Blu-ray Hits Key Milestone Faster than Standard-Def 280
An anonymous reader writes "Slashdot has already reported on the go-go sales for the 'Casino Royale' Blu-ray on Amazon, but now comes news that the same Blu-ray disc is the first high-def disc to ship 100,000 units within the United States. It took standard-def DVD eleven months to reach that retail milestone (in 1998 with 'Air Force One'), but with 'Royale,' the nine-month old Blu-ray format now has done it two months faster."
Re:Great.... (Score:1, Informative)
Not quite as easy as one-click DVD Shrink yet, but still pretty simple.
So I guess you'll be picking up a Blu-Ray player tonight?
Re:Faster? (Score:2, Informative)
This is so untrue. My brother has a 27" 720p HDTV and you can EASILY tell the difference between an upconverted DVD and HD.
It is absolutely true with my 50" 720p.
Re:Shiped but not Sold? (Score:1, Informative)
IMO, don't rely on a Playstation to play movies... (Score:1, Informative)
My PS2's DVD video playback always had a habit of freezing, stuttering through sections, or crashing to a black screen. "Unable to read disc". These were perfectly fine, brand new DVDs mind you, and my Sony DVD player plays them just fine.

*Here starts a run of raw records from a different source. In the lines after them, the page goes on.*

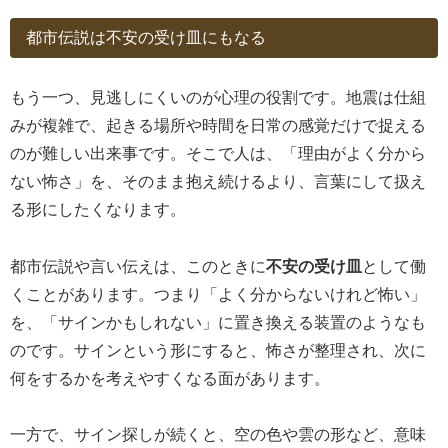
都市伝説は不安の受け皿にもなる
もう一つ、見逃しにくいのが心理の役割です。地震は仕組
みが複雑で、起きる場所や時間を日常の感覚だけで捉える
のが難しい出来事です。そこで人は、「理由がよく分から
ない怖さ」を、そのまま抱え続けるより、言葉にして扱え
る形にしたくなります。
都市伝説や言い伝えは、このときに
不安の受け皿
として働
くことがあります。つまり「よく分からないけれど怖い」
を、「サインかもしれない」に置き換える装置のようなも
のです。サインという形にすると、怖さが整理され、次に
何をするかを考えやすくなる面があります。
一方で、サイン探しが続くと、空の色や雲の形など、意味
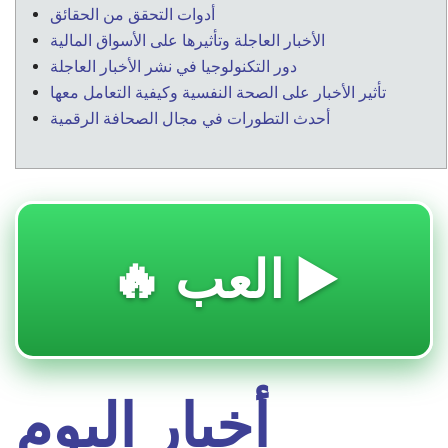
أدوات التحقق من الحقائق
الأخبار العاجلة وتأثيرها على الأسواق المالية
دور التكنولوجيا في نشر الأخبار العاجلة
تأثير الأخبار على الصحة النفسية وكيفية التعامل معها
أحدث التطورات في مجال الصحافة الرقمية
🔥 العب ▶️
أخبار اليوم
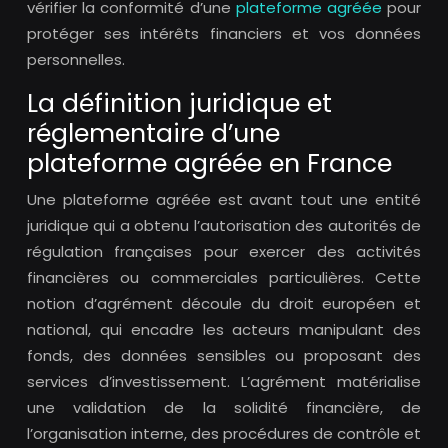
vérifier la conformité d’une
plateforme agréée
pour
protéger ses intérêts financiers et vos données
personnelles.
La définition juridique et
réglementaire d’une
plateforme agréée en France
Une plateforme agréée est avant tout une entité
juridique qui a obtenu l’autorisation des autorités de
régulation françaises pour exercer des activités
financières ou commerciales particulières. Cette
notion d’agrément découle du droit européen et
national, qui encadre les acteurs manipulant des
fonds, des données sensibles ou proposant des
services d’investissement. L’agrément matérialise
une validation de la solidité financière, de
l’organisation interne, des procédures de contrôle et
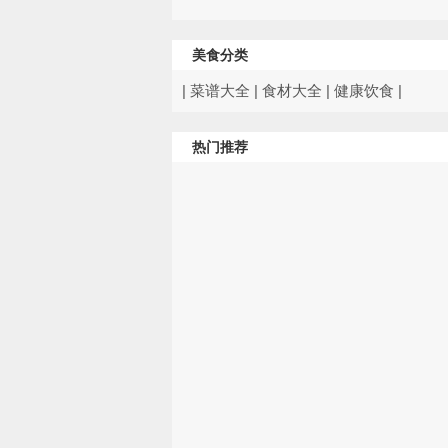
美食分类
|
菜谱大全
|
食材大全
|
健康饮食
|
热门推荐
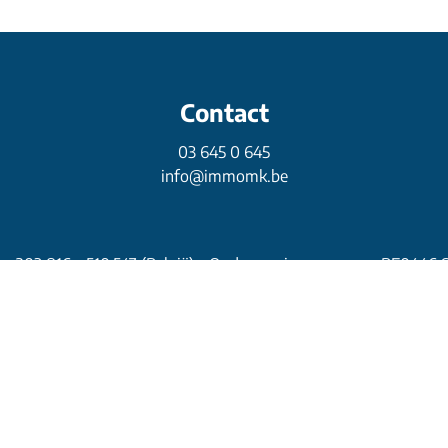
Contact
03 645 0 645
info@immomk.be
1 – 203.816 – 510.547 (België) - Ondernemingsnummer: BE0446.
prakelijkheidsverzekering en borgstelling via NV AXA Belgium:
riteit: Beroepsinstituut van Vastgoedmakelaars, Luxemburgstraa
Onderworpen aan
de deontologische code van het BIV
ware Solutions
-
Disclaimer
-
Privacy statement
-
Cookie policy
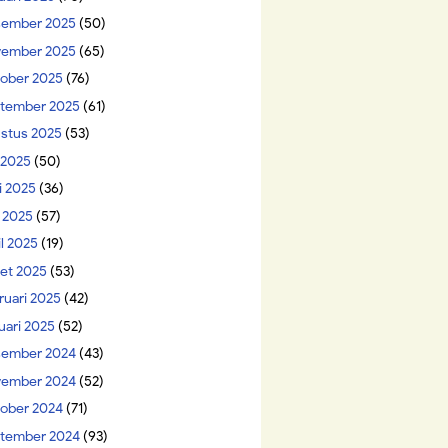
ember 2025
(50)
ember 2025
(65)
ober 2025
(76)
tember 2025
(61)
stus 2025
(53)
i 2025
(50)
i 2025
(36)
 2025
(57)
il 2025
(19)
et 2025
(53)
ruari 2025
(42)
uari 2025
(52)
ember 2024
(43)
ember 2024
(52)
ober 2024
(71)
tember 2024
(93)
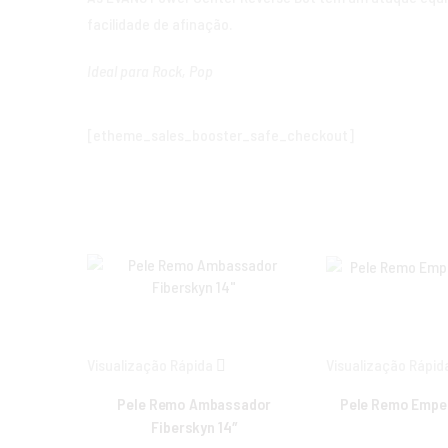
facilidade de afinação.
Ideal para Rock, Pop
[etheme_sales_booster_safe_checkout]
Visualização Rápida
Visualização Rápid
Pele Remo Ambassador
Pele Remo Emper
Fiberskyn 14″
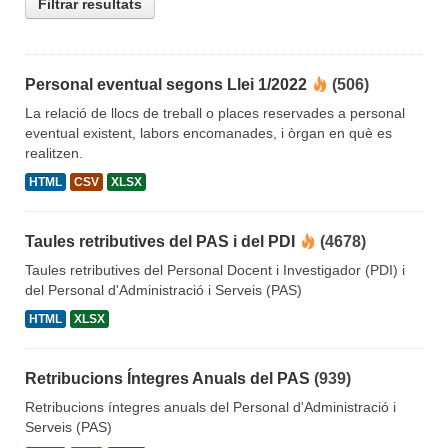
Filtrar resultats
Personal eventual segons Llei 1/2022
(506)
La relació de llocs de treball o places reservades a personal
eventual existent, labors encomanades, i òrgan en què es
realitzen.
HTML
CSV
XLSX
Taules retributives del PAS i del PDI
(4678)
Taules retributives del Personal Docent i Investigador (PDI) i
del Personal d'Administració i Serveis (PAS)
HTML
XLSX
Retribucions Íntegres Anuals del PAS
(939)
Retribucions íntegres anuals del Personal d'Administració i
Serveis (PAS)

Want to get lured in by the promise of a less-expensive Blu-Ray DVD player that's also a game console? OK, but in the end it may not be a player you want to rely on for movies. Then you'll still have a perfectly good game system, and you may buy a new DVD player so you can reliably watch movies, and all's well. Well, except did you make that game system purchase for the right reasons? Would you have bought that particular system if not for the lure of DVD playback? Possibly - but that's a question you should consider. Buy the game system as if it didn't have DVD playback features, and then see if it's worth it to you.
Of course, this whole post is gonna stink like FUD, and in a way it is - I had a bad experience with DVD playback on my PS2 and I'm using that to cast doubt on the PS3 because I would expect the situation to turn out similarly. Naturally, I could be wrong about the PS3. But after the PS2 I personally wouldn't bank on that - and so if I buy a PS3 at some point, I'll be buying a game system, not a movie player.
Yawn... (Score:3, Informative)
And it suffers from the same oversight...
That is, it fails to take into account the increases in market volume and buying power which would make it a useful comparison and instead uses the same raw number to compare two very different markets in two different eras. That raw number of 100,000 doesn't mean the same thing at the dawn of the DVD player as it does now at the dawn of the "BluRay player."
A useful comparison would consist of a ratio or percentage adjusted to take those differences into account. But it's obvious that an honest comparison isn't going to impress anyone.
After 12 years (I'm making an educated guess here), all they can say is that they beat the same raw number of purchases by 2 months?!?!
There's an old saying... "you can't polish a turd."
Re:IMO, don't rely on a Playstation to play movies (Score:5, Informative)
I do own one and the BR support is second to none. Furthermore since it's online, any time Sony finds a bug, they can sneak the fix in with the next firmware update. The PS3 will remain the best BR player despite what anyone else builds. Not only that but tons of magazines have already had showdowns with BR players and the PS3 wins every single time. Speed, ergonomics, correctness, etc. it wins in every category.
Now there are a very small handful of 'video purists' that criticize the lack of 1080p/24fps support which is true film and prevents 4:3 pulldown, but Sony can add support at any time via firmware. Not only that but I have yet to see *any* player support 1080p/24.